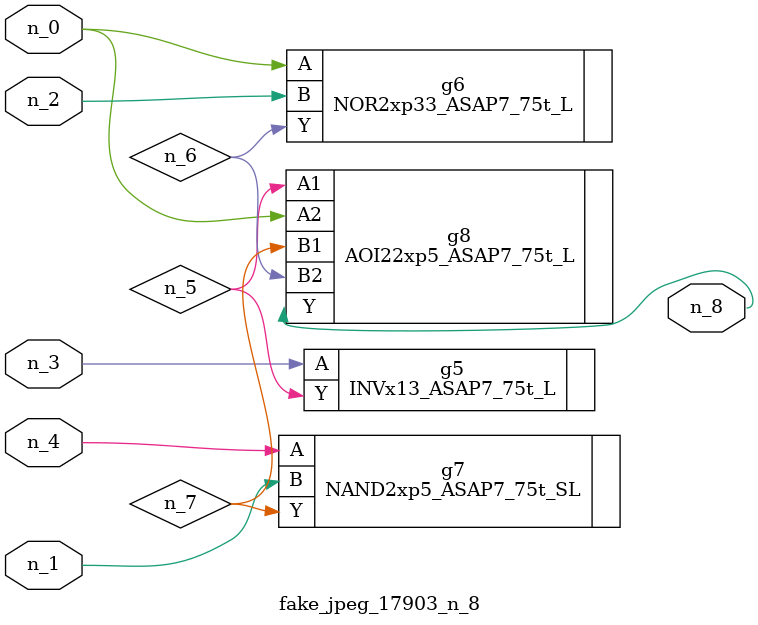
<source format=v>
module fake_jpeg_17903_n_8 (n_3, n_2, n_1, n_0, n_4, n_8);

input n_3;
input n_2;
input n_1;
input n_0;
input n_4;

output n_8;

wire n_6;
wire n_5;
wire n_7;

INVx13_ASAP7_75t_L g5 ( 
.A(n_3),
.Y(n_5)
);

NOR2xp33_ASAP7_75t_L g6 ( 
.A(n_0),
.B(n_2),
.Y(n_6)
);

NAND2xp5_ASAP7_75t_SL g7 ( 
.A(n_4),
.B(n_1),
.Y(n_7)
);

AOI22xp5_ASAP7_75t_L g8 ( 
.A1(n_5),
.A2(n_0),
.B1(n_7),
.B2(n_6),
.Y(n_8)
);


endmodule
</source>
+++++
What you have to do: Note each line of the material holding "input" and copy it out.

Result of this exercise:
input n_3;
input n_2;
input n_1;
input n_0;
input n_4;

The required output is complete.